Quelles sont tes inspirations ?
Samuel : Mon modèle absolu c’est Spielberg parce qu’il mêle parfaitement l’artistique et l’entertainment. Pour mon film en particulier, je me suis inspiré de plusieurs cinéastes comme Théo Angelopoulos, l’auteur de Paysage dans le brouillard, Terrence Malik pour l’atmosphère qu’il réussit à créer dans ses œuvres, Ingmar Bergman avec Les Fraises sauvages, un film sur la nostalgie qui m’a beaucoup bouleversé, Il Postino de Michael Radford pour l’ambiance italienne, Xavier Dolan qui illustre à merveille le rapport à la famille, etc. Et Cinema Paradiso aussi évidemment. Ce qui est marrant c’est que je n’ai vu le film que 6 mois avant le tournage.
3 mots qui décrivent « Giallo, Arancia, con grana » ?
Liberté, enfance et nostalgie.
As-tu réussi à promouvoir ton film ?
Samuel : Juste après le tournage, quand le film était en post-production, je suis parti au Festival International du film de Berlin. C’était la première fois que je m’y rendais, j’étais un peu naïf (rires). Je me suis demandé comment je pouvais me faire remarquer. Alors j’ai eu l’idée de fabriquer une grande pancarte avec un QR Code qui mène au film, le titre et l’affiche.
Je suis arrivé devant le marché du film de Berlin, dans lequel je ne pouvais pas accéder car l’entrée coûtait 130 euros rien que pour une journée. Je suis resté dehors avec ma pancarte de 10h à 20h. Au bout du deuxième jour, le directeur du marché du film est venu me voir et m’a laissé entrer gratuitement. J’ai fait le tour des boîtes de distribution, j’ai pris des cartes de visite… J’étais très heureux.
J’ai repris le même principe à Cannes cette année. C’était encore plus fou, parce qu’à peine 20 minutes après avoir posé ma pancarte, France 3 est venu m’interviewer. Beaucoup de médias ont suivi, nationaux et internationaux. J’ai été invité à des soirées, j’ai rencontré des gens, j’en ai recroisé. Toujours avec ma pancarte.
Et la suite ?
Samuel : J’écris actuellement un second long-métrage. Ce sera un thriller dans le Sud-Ouest de la France en hiver… Changement d’ambiance ! (rires) J’ai déjà deux des acteurs principaux et l’équipe technique.

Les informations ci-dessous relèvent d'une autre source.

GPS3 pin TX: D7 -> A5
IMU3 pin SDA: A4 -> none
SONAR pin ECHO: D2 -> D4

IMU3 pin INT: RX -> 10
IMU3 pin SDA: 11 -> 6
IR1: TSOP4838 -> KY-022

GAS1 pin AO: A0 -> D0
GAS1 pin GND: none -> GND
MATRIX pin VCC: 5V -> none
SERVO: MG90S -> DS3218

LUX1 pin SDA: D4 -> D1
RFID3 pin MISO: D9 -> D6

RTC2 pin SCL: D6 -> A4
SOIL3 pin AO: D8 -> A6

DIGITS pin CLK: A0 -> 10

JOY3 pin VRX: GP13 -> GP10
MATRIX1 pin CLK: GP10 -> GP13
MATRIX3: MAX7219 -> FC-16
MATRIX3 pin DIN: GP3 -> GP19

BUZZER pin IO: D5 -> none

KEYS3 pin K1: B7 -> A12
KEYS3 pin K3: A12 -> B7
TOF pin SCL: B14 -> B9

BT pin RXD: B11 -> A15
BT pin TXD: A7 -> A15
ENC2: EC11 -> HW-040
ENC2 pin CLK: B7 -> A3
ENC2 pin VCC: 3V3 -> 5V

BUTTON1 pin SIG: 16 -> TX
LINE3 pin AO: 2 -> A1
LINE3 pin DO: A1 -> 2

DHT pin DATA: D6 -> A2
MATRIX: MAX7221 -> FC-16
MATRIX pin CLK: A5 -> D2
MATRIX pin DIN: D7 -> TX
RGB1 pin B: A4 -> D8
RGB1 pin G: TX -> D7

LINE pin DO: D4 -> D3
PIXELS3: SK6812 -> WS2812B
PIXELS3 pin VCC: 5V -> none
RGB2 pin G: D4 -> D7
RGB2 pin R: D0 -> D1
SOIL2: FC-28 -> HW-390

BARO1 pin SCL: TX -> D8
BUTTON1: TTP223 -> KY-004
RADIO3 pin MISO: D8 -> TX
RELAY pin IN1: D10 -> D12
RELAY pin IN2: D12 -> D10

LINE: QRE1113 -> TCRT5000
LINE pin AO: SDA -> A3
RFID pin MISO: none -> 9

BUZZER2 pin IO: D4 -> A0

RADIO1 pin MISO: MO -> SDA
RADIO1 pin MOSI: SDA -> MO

J’espère moins compter sur les réseaux sociaux cette fois-ci, afin que le processus soit plus fluide.
Réaliser un film de 1h20, en indépendant lorsque l’on vient de Bordeaux, cela sonne comme le parcours du combattant…
Samuel : Je pourrais même ajouter “en tant qu’amateur”. Car les aides du CNC sont très difficiles à avoir pour un premier film, il faut d’abord avoir réalisé des œuvres télévisuelles pour tenter d’en bénéficier.
Alors pour réaliser un premier film quand t’as rien fait avant, que tu connais personne et que tu viens d’une petite ville, je ne dirais pas que c’est de l’ordre de l’impossible mais pas loin. Moi j’ai réussi à faire le long-métrage quasiment uniquement grâce à mes économies, c’est déjà une chance. Mais ce n’est pas encore gagné.
Si tu te prends pour un étudiant tu resteras un étudiant. Mais si tu fais des films, alors prends toi pour quelqu’un qui fait des films.
Quels conseils pourrais-tu donner à des jeunes réalisateurs ?
Samuel : Si tu es passionné par le cinéma, Tarantino l’a dit, tu arriveras forcément à faire un bon film, tu l’as dans les tripes. En réalisant Giallo, Arancia, con grana, j’ai tout appris sur le tas au fur et à mesure que le projet avançait. Donc, il ne faut rien lâcher que ce soit à Bordeaux, à Paris ou ailleurs.
Il faut s’armer de patience, essayer de s’entourer le mieux possible, et s’écouter. Et surtout, il faut se prendre pour ce que l’on est réellement. Si tu te prends pour un étudiant tu resteras un étudiant. Mais si tu fais des films, alors prends toi pour quelqu’un qui fait des films.